:: WRITTEN INSTRUCTION A ::
Print the passage on the invention's objects exactly, from "A further object" to "photoconductor discharge curve.".
:: WRITTEN INSTRUCTION B ::
List every goal in the passage on the invention's objects that is introduced by the words "A related object".
:: WRITTEN INSTRUCTION C ::
Answer these questions using the passage on the invention's objects:
(i) What kind of system should the invention need fewer process steps than?
(ii) What two problems of a photoconductor should the system avoid?
(iii) What time should be reduced in the plain paper copier system?

:: SELECTED TEXT ::
Accordingly, it is a principal object of this invention to provide a plain paper electrophotographic system which is simple, compact, and low in cost. A related object is to provide an electrophotographic system which requires fewer process steps than those of a conventional system. A further related object is to achieve a plain paper copying system having an extremely short and simple paper path.
Another object of the invention is to provide a more reliable and maintenance free electrophotographic system with a photoconductive member of increased efficiency and life span. A related object is to avoid the need to clean the photoconductive member.
A further object of the invention is to design a system which is indifferent to idiosyncratic photoconductor electrical properties. In particular, it is desirable that an electrophotographic system avoid the problems inherent in the presence of a residual potential as well as non-linear characteristics in the toe of a photoconductor discharge curve.
Another object of the invention is the maintenance of reasonable image quality during the initial image transfer. A related object is the avoidance of disruptive charge transfer between a photoconductor and a dielectric image member.
Yet another object of the invention is to achieve a plain paper copier system in which the time required to generate the first copy is reduced.

:: LISTING ::
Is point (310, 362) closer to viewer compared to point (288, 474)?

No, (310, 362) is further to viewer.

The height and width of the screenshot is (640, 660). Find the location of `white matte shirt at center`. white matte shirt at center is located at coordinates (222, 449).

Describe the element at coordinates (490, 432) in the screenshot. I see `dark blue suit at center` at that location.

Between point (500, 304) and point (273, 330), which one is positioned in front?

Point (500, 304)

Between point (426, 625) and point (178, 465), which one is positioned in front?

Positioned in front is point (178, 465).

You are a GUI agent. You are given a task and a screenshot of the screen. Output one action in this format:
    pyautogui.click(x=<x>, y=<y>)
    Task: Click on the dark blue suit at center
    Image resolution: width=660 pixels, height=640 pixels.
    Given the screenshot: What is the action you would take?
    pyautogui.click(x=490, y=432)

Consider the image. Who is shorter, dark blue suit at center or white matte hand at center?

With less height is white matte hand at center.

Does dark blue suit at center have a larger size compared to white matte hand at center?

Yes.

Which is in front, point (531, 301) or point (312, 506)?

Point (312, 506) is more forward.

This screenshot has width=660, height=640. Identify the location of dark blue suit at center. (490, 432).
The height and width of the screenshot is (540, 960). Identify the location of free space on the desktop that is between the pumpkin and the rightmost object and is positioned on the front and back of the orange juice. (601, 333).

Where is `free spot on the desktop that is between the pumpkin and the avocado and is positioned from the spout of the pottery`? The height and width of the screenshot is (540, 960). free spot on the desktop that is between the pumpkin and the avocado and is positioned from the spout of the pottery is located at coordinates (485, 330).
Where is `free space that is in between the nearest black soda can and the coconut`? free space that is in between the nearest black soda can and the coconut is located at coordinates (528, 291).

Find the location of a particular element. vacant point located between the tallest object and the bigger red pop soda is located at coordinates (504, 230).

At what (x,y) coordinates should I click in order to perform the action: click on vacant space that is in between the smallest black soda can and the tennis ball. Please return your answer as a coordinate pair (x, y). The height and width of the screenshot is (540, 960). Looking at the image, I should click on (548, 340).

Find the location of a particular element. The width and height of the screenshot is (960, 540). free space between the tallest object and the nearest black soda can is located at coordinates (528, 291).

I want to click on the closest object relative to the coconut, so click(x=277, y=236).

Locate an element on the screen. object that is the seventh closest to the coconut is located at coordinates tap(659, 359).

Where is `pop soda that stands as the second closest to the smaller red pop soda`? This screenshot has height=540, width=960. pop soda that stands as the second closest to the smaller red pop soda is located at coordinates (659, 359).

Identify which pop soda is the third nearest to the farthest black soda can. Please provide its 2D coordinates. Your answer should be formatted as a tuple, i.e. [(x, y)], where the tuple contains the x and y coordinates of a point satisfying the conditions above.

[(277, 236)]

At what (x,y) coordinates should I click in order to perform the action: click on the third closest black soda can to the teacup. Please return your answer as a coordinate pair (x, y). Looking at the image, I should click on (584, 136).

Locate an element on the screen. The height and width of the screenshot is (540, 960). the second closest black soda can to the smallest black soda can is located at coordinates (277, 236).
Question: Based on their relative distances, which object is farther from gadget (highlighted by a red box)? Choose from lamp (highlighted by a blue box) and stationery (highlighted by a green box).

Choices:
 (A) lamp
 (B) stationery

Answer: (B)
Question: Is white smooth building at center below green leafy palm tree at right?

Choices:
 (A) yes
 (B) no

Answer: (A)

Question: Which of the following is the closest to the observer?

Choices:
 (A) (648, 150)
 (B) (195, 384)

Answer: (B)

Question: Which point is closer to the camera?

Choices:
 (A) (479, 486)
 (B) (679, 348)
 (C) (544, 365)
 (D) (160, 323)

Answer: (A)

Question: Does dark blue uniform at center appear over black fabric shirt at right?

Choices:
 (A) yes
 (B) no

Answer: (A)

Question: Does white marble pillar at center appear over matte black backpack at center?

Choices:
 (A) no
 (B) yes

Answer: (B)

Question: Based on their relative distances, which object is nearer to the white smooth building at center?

:: WRITTEN RESPONSE A ::
A further object of the invention is to design a system which is indifferent to idiosyncratic photoconductor electrical properties. In particular, it is desirable that an electrophotographic system avoid the problems inherent in the presence of a residual potential as well as non-linear characteristics in the toe of a photoconductor discharge curve.

:: WRITTEN RESPONSE B ::
- To provide an electrophotographic system which requires fewer process steps than those of a conventional system
- To avoid the need to clean the photoconductive member
- The avoidance of disruptive charge transfer between a photoconductor and a dielectric image member

:: WRITTEN RESPONSE C ::
(i) A conventional system.
(ii) The presence of a residual potential, and non-linear characteristics in the toe of a photoconductor discharge curve.
(iii) The time required to generate the first copy.